The Columbus All Nations Seventh-day Adventist Church is a church in the North Linden neighborhood of Columbus, Ohio. The church was founded in 2009, and congregates in the former Oakland Park United Methodist Church, first built in 1952 as the Oakland Park Evangelical United Bretheren Church. The building was expanded around 1955, and another larger wing was built from 1965 to 1966. The new wing included a prominent sanctuary designed in the midcentury modern style by Columbus architect Howard W. Tuttle.

==Attributes==
The building has 22000 sqft. It was designed by Howard W. Tuttle, and was described as a "striking" "church-in-the-round" by The Columbus Dispatch at its opening. The building's entranceway leads to a narthex, an area for church members to socialize. Past the narthex is a 350-seat sanctuary was designed so the congregation could have a part in the worship. Its altar was placed in the center of the room, with open-ended pews surrounding it. The altar included a walnut altar table and an oak cross, built with a motor to allow the entire congregation to face it within an hour's time. Stained-glass clerestory windows surrounding the sanctuary diffuse light on its brick walls. The sanctuary was originally decorated with a rich green carpet and pew cushions made with red and green tweed.

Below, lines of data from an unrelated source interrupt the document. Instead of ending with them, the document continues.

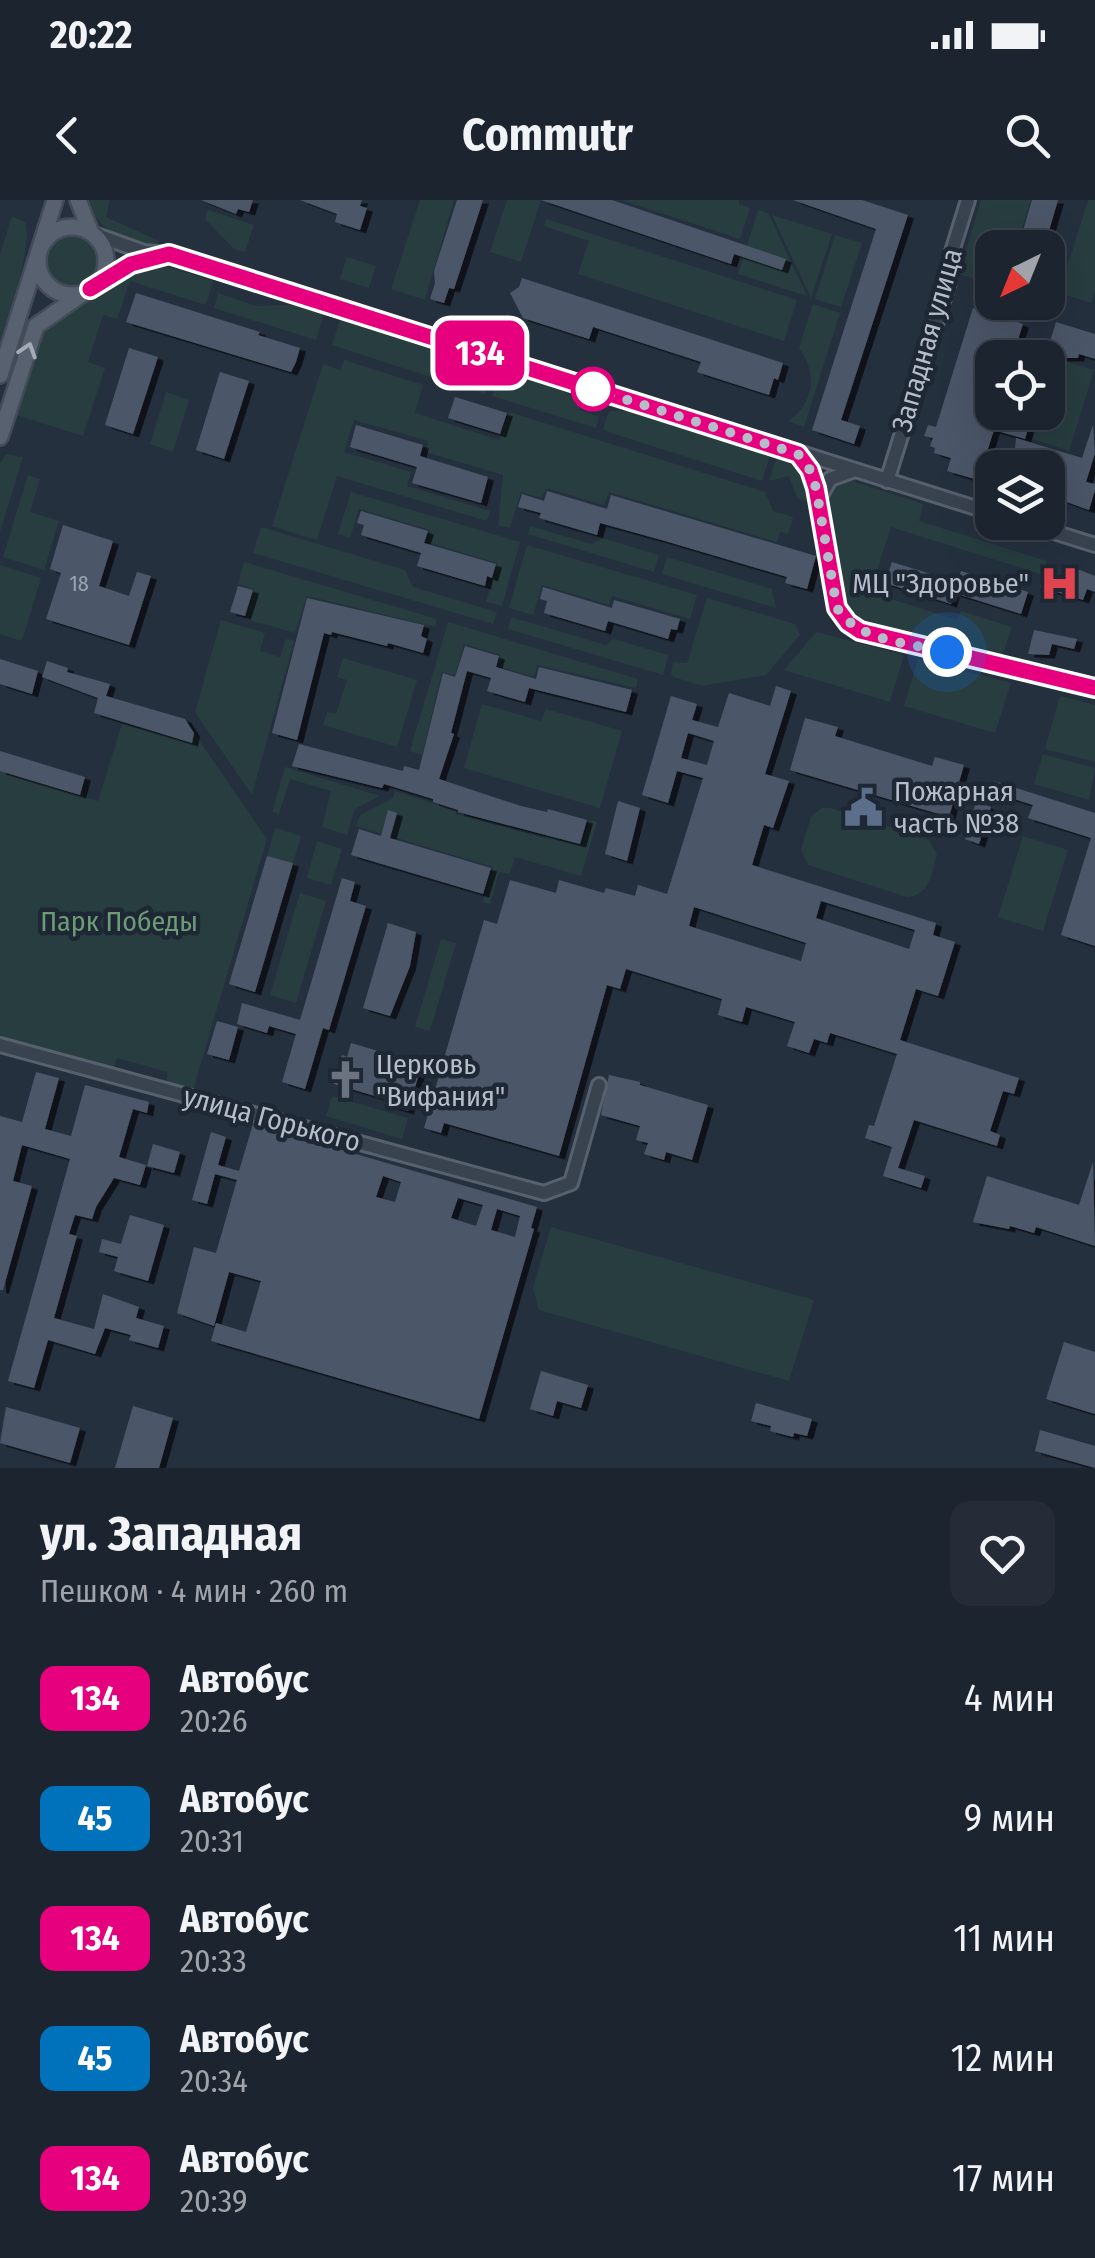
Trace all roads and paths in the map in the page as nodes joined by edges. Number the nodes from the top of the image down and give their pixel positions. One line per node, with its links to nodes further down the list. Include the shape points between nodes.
1 (55, 200): 5 (main road)
2 (78, 200): 4 (main road)
3 (968, 200): 12 (street, Западная улица)
4 (91, 233): 5 (main road, via 64,228); 6 (street); 7 (main road, via 105,261)
5 (40, 251): 7 (main road, via 48,285 68,294); 8 (main road)
6 (169, 254): 7 (street, via 131,264); 10 (street)
7 (90, 289): 9 (main road, one-way to 7, via 36,326)
8 (0, 375)
9 (0, 437)
10 (798, 454): 11 (street); 13 (street)
11 (853, 470): 12 (street); 13 (street, via 830,479)
12 (887, 481): 14 (street)
13 (819, 499): 17 (street, via 837,608 855,629)
14 (975, 509)
15 (1065, 536): 16 (street)
16 (1095, 545)
17 (1095, 688)
18 (0, 1045): 19 (street, улица Горького, via 544,1193 571,1183)
19 (599, 1085)

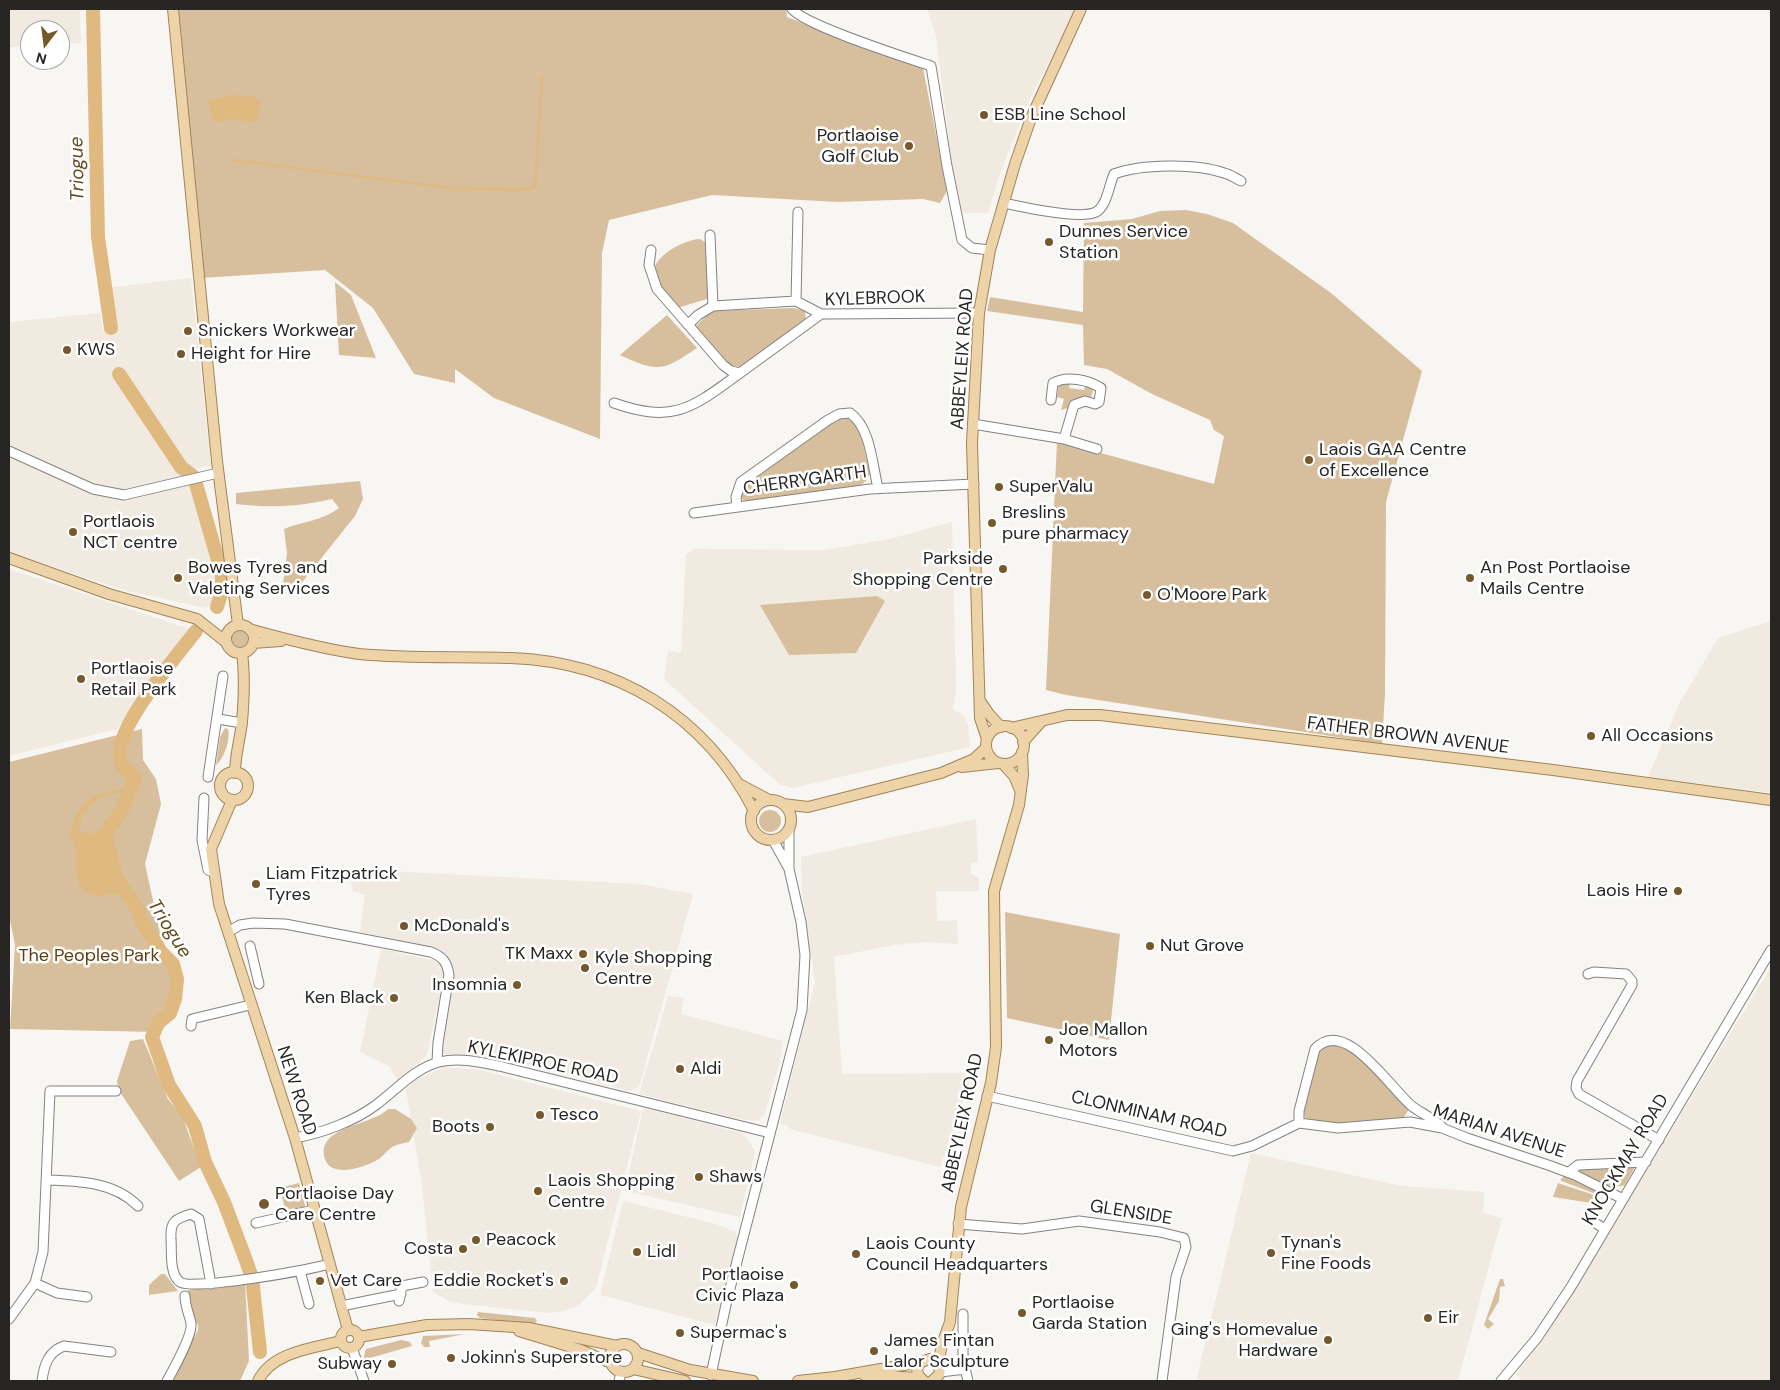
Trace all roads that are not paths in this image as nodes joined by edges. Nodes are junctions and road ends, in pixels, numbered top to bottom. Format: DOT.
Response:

The building was relatively unique with its dodecagon (twelve-sided) shape, its diminishing folded plate roof with flying gables, and twelve large stained glass clerestory windows.

==History==
The Oakland Park Evangelical United Brethren (EUB) Church first built a church on the site in 1952, opening on August 3. The church was the first by the Ohio-Southeast Conference of the EUB Church since it formed in 1951. The church was a brick building seating 110 people. In 1955, the church planned a new wing to the building, holding a sanctuary and classrooms. The Oakland Park Evangelical United Brethren Church built a prominent addition on the site from 1965 to 1966. Its groundbreaking took place on August 15, 1965, and its cornerstone was laid on January 16, 1966. It was estimated to cost $150,000. The construction also involved renovating the church's old sanctuary to hold classrooms, and construction of new classrooms. The first service was held on July 24, 1966, by Reverend Howard Bower. His sermon was titled "Come Ye to the House of the Lord".

In 1968, the EUB merged with the Methodist Church to form the United Methodist Church. The church became known as the Oakland Park United Methodist Church, operating until 2015. The building now houses the Columbus All Nations Seventh-day Adventist Church. The church was founded with fourteen members in 2009 by Rev. Kwesi Gyimah, a native of Ghana who was raised in Nigeria. The church moved into 994 Oakland Park in 2016.

The 1966-built house of worship is significant for its Modernist architecture, one of few remaining religious buildings in the style in Columbus. The city has yet to consider the history and architecture of many of its Midcentury Modern buildings, and so these structures often find themselves at risk of alterations and demolition. The loss of the landmark 1960s Kahiki Supper Club accentuated the risk of overlooking these iconic structures.